─── Исходный текст ───

Из этой жизни не могу не вспомнить человека, оказавшего большое влияние на мое самообразование. Это был д-р Шпаковский. Моя мать теперь уже постоянно болела. Сырая комната, работа с раннего утра до поздней ночи, скудное питание – всё это оживило ее давний туберкулез. Организм ее был крепости необычайной. Температуру в 38-39 градусов она могла переносить на ногах. Но повторные воспаления легких, бронхиты, плевриты, укладывали ее в постель на несколько недель. Для меня это было самое тяжелое время: в гимназию ходить было нельзя, и вся огромная работа по ведению хозяйства сваливалась на меня. И кроме того – ночи, уход за матерью.
В одно из таких обострений болезни г-жа Городысская посоветовала мне пригласить молодого врача, д-ра Шпаковского, жившего в двух шагах от нас. Она дала мне к нему письмо. Я спросила ее, сколько ему надо платить.
– Обыкновенно врачу платят 2-3 рубля, если он приходит на дом. Но можно и рубль.
Я пошла к нему с письмом. Меня приветливо встретил сам доктор, отворивший мне дверь. Тут же в передней стоял очаровательный мальчик лет двух, с копной золотых волос, таких же, как у отца. А от отца исходило сияние: чудесные синие глаза, золотые волосы, непокорно спускающиеся на лицо при каждом движении, и какая-то сосредоточенная ласковость в обращении. Он прочел письмо и обещал прийти. Но я всё стояла: надо было сказать самое главное… Он недоуменно смотрел, – ведь всё сказано… Но вдруг я выпалила.

─── Список строк ───

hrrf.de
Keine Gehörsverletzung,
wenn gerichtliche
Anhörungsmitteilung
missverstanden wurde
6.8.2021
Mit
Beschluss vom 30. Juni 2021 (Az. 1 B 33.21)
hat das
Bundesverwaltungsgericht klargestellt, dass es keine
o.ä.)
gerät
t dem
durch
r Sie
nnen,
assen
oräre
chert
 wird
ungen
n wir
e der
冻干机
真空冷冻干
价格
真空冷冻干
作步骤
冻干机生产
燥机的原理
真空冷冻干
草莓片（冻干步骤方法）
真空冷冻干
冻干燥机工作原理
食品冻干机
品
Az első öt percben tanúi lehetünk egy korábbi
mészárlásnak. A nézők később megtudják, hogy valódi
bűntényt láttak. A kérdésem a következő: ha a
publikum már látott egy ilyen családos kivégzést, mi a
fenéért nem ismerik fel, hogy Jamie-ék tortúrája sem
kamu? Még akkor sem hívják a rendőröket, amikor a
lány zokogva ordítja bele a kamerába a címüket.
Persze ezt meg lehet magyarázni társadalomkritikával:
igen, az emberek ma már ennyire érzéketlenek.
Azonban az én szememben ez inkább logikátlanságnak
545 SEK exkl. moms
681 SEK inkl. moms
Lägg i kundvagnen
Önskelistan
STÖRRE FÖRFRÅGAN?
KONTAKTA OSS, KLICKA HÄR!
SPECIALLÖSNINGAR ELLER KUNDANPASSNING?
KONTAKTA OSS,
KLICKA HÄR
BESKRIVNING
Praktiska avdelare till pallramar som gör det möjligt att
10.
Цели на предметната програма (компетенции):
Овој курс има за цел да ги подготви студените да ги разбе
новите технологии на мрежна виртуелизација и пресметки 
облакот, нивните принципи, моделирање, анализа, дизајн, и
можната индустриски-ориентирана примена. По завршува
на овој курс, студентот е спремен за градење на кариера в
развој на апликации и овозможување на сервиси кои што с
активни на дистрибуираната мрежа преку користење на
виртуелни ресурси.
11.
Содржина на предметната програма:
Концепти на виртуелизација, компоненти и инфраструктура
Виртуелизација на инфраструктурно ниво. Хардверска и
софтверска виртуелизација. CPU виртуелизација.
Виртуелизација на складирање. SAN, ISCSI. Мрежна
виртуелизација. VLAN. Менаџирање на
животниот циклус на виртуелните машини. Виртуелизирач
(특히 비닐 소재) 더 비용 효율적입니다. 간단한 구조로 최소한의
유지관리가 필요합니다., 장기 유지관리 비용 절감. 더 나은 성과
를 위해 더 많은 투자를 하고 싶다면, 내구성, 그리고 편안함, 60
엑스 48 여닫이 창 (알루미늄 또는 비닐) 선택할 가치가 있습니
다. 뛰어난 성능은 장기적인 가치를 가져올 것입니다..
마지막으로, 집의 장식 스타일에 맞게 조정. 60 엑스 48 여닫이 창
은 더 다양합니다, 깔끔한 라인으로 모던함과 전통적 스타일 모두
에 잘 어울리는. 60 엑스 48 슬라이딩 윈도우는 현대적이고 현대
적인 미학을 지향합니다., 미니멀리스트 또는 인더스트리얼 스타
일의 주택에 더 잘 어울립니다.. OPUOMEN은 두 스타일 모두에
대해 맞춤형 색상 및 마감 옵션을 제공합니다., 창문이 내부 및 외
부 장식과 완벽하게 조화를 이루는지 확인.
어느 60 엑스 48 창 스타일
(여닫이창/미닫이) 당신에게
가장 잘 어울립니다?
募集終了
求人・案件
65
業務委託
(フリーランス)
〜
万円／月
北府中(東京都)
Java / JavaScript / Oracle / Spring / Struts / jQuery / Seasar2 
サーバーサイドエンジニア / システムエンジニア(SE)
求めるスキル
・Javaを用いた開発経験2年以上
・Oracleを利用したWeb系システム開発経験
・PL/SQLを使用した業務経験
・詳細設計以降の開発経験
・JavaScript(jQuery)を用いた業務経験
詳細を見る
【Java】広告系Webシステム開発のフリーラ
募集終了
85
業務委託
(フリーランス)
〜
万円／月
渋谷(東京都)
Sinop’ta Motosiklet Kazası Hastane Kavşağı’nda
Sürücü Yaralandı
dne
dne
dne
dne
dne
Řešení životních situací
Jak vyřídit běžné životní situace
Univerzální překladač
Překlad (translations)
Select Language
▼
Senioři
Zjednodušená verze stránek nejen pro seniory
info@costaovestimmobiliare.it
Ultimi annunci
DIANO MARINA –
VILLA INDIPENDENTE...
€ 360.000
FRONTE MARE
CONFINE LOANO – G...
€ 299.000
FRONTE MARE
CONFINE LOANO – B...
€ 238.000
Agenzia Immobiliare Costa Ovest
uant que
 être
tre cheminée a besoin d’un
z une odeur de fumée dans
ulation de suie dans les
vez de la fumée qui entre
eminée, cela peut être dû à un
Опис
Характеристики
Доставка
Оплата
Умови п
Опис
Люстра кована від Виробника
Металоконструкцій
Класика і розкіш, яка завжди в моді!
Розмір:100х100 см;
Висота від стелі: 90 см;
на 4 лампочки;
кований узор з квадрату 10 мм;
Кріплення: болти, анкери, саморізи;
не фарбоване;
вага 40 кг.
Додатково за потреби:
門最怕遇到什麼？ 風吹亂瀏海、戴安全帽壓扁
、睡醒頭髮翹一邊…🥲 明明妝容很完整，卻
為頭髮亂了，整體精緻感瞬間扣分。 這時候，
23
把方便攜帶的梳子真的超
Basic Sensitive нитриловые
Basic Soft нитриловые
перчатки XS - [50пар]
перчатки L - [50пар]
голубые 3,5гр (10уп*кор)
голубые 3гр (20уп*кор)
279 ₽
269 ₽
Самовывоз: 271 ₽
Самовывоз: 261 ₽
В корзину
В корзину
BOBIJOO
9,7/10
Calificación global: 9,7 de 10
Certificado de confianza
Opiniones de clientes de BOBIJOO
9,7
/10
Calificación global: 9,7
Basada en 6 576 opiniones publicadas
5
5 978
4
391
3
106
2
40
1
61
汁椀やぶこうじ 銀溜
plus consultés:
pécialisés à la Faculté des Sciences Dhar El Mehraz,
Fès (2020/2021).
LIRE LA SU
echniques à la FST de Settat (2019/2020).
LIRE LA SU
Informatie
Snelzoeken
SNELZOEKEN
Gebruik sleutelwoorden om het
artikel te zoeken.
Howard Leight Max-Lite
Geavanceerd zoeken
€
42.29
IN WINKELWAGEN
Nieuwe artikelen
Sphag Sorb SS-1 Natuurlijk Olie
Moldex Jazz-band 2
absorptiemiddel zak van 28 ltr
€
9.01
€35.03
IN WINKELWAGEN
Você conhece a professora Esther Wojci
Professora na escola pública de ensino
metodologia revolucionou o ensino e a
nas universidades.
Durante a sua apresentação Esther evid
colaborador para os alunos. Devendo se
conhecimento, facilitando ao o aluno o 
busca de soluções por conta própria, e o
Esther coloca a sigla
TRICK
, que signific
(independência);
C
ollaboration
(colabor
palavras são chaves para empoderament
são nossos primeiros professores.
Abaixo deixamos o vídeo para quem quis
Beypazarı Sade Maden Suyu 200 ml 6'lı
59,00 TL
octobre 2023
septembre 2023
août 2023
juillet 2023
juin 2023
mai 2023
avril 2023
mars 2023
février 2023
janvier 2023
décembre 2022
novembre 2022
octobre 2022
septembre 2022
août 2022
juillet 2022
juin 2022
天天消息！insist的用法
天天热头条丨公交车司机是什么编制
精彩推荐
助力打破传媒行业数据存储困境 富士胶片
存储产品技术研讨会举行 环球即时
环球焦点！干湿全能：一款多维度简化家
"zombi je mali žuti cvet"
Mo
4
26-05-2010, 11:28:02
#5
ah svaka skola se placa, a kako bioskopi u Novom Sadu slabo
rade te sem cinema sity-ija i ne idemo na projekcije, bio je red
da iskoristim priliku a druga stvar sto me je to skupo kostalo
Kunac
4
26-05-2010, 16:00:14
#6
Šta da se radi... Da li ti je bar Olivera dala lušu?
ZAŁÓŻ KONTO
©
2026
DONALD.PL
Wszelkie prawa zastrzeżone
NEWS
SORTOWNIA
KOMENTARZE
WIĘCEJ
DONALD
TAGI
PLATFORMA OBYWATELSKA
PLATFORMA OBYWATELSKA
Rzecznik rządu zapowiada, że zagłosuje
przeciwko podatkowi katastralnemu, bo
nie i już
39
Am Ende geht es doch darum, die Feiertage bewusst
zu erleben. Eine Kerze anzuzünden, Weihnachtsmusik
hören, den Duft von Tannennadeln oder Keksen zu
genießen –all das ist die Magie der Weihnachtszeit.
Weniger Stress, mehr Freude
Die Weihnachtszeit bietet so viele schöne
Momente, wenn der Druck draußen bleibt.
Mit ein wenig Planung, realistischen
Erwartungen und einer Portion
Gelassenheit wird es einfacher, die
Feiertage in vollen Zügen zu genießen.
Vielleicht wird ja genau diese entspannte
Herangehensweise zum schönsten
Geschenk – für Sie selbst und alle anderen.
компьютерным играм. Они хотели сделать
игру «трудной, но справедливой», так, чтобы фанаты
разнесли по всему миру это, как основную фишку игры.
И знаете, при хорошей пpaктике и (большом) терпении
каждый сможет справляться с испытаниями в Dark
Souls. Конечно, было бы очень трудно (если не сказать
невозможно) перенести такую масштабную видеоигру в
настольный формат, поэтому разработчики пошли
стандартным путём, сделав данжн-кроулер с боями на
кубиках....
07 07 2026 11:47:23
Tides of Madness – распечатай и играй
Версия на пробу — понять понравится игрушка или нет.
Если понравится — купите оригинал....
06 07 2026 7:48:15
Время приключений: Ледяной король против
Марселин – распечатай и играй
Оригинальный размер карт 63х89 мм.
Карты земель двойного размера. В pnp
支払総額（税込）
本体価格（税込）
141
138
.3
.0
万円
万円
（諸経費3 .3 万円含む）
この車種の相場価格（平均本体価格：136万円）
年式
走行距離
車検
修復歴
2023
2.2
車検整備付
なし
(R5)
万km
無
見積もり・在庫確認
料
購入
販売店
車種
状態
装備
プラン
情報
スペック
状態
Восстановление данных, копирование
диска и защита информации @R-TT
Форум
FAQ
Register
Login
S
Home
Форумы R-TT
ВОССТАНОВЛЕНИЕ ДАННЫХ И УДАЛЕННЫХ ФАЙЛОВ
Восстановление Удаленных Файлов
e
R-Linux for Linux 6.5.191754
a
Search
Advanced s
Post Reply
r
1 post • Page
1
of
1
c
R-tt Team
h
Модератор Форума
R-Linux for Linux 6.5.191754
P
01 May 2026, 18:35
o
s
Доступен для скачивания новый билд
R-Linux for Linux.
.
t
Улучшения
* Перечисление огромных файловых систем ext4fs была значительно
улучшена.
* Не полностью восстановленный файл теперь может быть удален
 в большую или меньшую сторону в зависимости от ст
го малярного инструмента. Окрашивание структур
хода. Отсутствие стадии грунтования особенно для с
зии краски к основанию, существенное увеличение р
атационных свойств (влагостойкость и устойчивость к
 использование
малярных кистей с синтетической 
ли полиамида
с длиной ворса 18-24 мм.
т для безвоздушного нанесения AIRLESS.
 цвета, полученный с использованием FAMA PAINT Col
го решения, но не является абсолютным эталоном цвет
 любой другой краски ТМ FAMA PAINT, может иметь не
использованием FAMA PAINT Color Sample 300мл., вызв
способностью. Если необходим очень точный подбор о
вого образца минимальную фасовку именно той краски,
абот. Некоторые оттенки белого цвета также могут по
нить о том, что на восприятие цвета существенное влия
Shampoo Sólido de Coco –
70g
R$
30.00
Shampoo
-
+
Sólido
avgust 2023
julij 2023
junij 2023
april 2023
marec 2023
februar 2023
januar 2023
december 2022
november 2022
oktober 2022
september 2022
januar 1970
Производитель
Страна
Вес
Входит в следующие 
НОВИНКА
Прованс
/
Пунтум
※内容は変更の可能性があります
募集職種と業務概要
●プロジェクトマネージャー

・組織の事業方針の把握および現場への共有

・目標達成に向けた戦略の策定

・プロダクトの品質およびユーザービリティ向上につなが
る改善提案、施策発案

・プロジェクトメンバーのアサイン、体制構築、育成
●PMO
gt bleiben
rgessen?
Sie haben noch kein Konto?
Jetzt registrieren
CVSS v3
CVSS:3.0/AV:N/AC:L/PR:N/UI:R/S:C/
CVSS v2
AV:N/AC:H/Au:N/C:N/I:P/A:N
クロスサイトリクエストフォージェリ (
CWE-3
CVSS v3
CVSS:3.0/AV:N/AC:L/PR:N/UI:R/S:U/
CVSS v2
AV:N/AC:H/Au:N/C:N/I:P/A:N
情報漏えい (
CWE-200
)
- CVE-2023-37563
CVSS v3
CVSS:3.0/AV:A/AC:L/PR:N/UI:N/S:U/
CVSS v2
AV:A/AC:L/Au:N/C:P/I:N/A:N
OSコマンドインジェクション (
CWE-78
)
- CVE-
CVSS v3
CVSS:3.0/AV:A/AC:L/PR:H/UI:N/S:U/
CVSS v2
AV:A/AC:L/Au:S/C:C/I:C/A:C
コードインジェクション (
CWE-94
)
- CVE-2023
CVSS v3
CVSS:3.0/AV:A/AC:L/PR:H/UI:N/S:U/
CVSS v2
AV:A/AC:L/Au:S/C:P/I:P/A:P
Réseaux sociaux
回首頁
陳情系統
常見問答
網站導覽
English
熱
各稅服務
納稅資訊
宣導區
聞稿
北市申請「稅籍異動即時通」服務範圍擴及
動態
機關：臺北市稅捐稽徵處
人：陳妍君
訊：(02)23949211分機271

───

◆ Работа с текстом
(1) Объясните в одном–трех предложениях, почему, согласно исходному тексту, у матери рассказчицы обострился давний туберкулез.
(2) Процитируйте фрагмент исходного текста, начиная со слов «В одно из таких» и заканчивая словами «можно и рубль.».
(3) Перечислите все болезни матери, которые названы в исходном тексте.
Приведенные строки с исходным текстом никак не связаны.

◆ Письменные ответы
(1) Туберкулез обострился из-за сырой комнаты, работы с раннего утра до поздней ночи и скудного питания. Все это вместе оживило давнюю болезнь.

(2)
В одно из таких обострений болезни г-жа Городысская посоветовала мне пригласить молодого врача, д-ра Шпаковского, жившего в двух шагах от нас. Она дала мне к нему письмо. Я спросила ее, сколько ему надо платить.
– Обыкновенно врачу платят 2-3 рубля, если он приходит на дом. Но можно и рубль.

(3)
- туберкулез
- воспаления легких
- бронхиты
- плевриты